May 28, 2019 News
The University of Guyana Council, at a special meeting held on May 23, determined that Vice-Chancellor, Professor Ivelaw Griffith, C.C.H., should proceed on his terminal leave in accordance with the terms and conditions of his contract with effect from May 28, 2019.
In this regard, the Council directed that Deputy Vice-Chancellor, Academic Engagement, Professor Michael Scott, perform the functions of Vice-Chancellor (acting) for the period May 28, 2019 to June 13, 2019.
This recent development has left the University unions feeling vindicated. The unions – the University of Guyana Workers Union and the University of Guyana Senior Staff Association – in a statement indicated as much.
“The University of Guyana Unions feel that their stances have been vindicated with the two important decisions taken by the University’s Council on Thursday 23rd May.”
The other decision to which the unions refer was one in relation to the Vice-Chancellor’s request to be considered for a new contract. The unions disclosed that Council after prolonged debate decided that an evaluation must be done before any decision is made about either award or non-award of the contract.
“We had always noted that the University’s practice is to allow persons to proceed on leave, with exceptions being allowed in certain fairly rare instances. Usually payment in lieu of leave would be done at the University’s request and in keeping with its needs and the availability of funds. The first Council decision of 15th April was therefore entirely proper,” the unions added.
Continuing, the union bodies said, “The round robin fiasco represented an attempt to overturn the correct decision. We are therefore grateful that in the end, Council recognised the error involved in the directive to allow the Vice-Chancellor to be paid and to remain on the job.”
The unions however shared their disappointment that the debacle has cost the University even more.
“We now have to pay the Vice-Chancellor even more than we would have paid if he had proceeded on leave on 13th May.
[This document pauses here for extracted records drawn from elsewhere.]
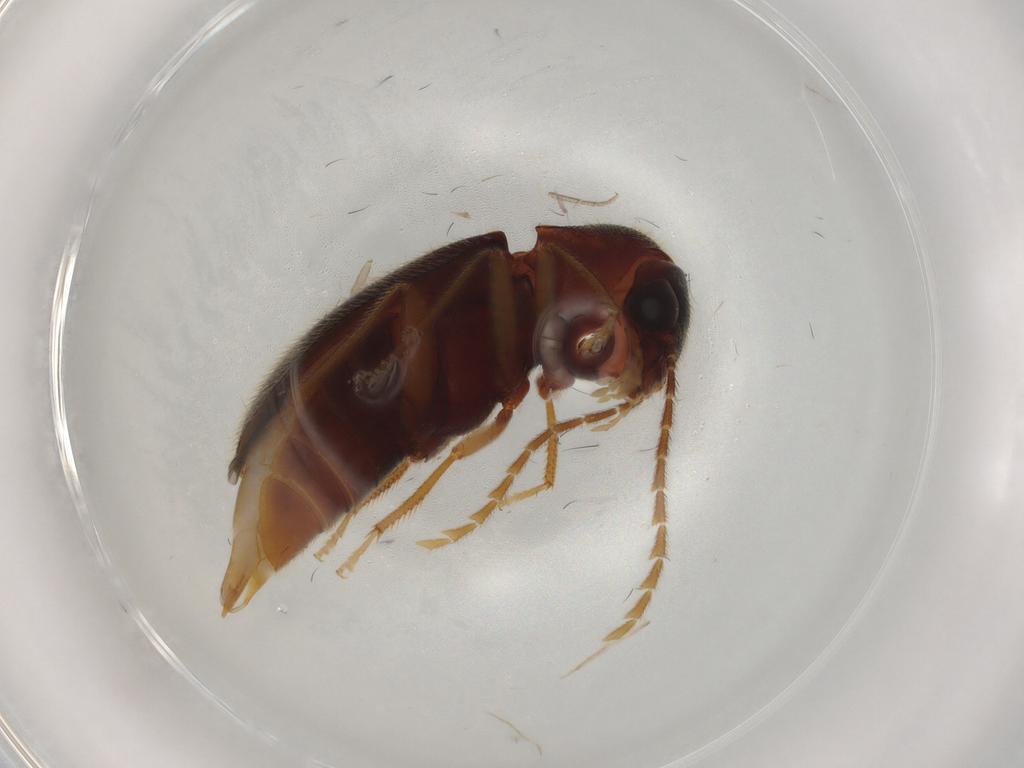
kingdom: Animalia
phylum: Arthropoda
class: Insecta
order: Coleoptera
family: Ptilodactylidae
The round robin resulted in the cash-strapped University most likely having to pay over one million dollars to the Vice-Chancellor.”
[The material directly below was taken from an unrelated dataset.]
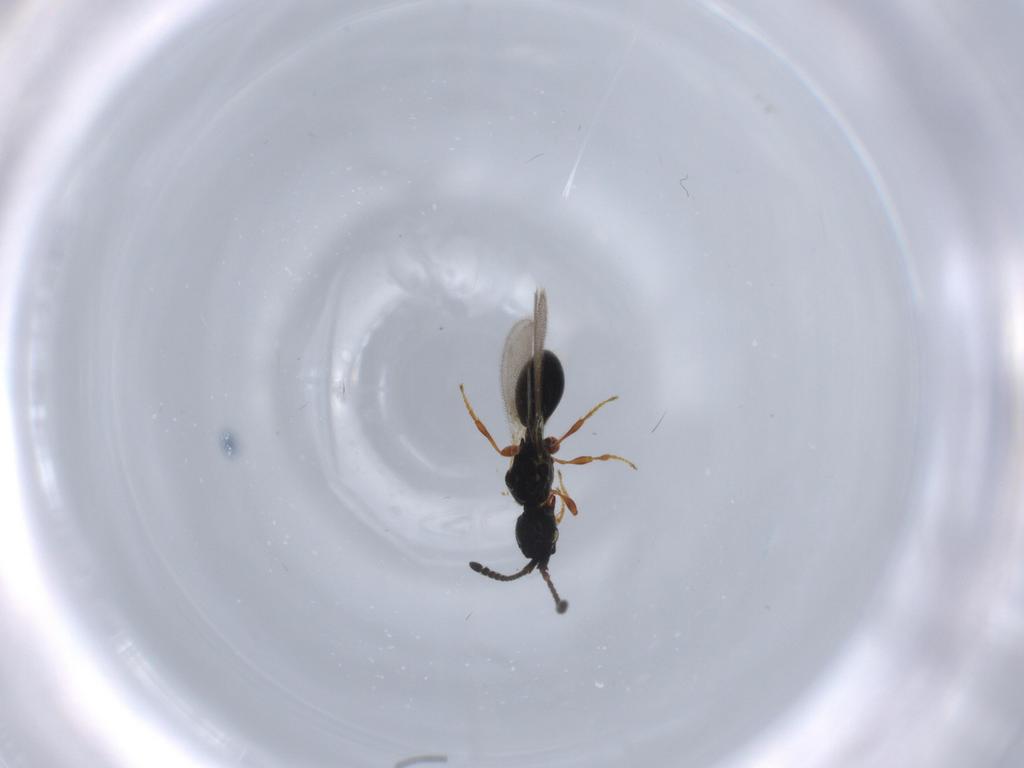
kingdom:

However, an administrative official, when contacted by this publication, indicated that the amount could be much smaller.
The unions went on to share that “Our principle with regard to the Vice-Chancellor’s contract has been that the award of any new contract should only take place after an evaluation of his performance has been undertaken. We have been advocating for years for the evaluation of the senior members of the administration. To our knowledge, none has ever taken place of the current set of administrators, though we believe new contracts have been awarded to some of them.”
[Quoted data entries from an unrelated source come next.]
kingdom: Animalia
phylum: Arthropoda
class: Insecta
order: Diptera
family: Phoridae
In the interest of accountability, the unions said too that, “the University can learn from the tenure of any senior administrator, this practice should become standard. We are pleased that the University Council has also moved to establish that evaluation should become a routine aspect of any Vice-Chancellor’s tenure”.
But disappointed, the unions said, “We are aware that there are members of Council who do not seem to yet grasp these principles, or if they do, did not seem to want them applied in the case of the Vice-Chancellor.”
Regarding the state of affairs as unfortunate, the unions added, “We shall not cease our relentless advocacy of these principles, and we hope that these members of Council will be able to fully endorse them in the future.”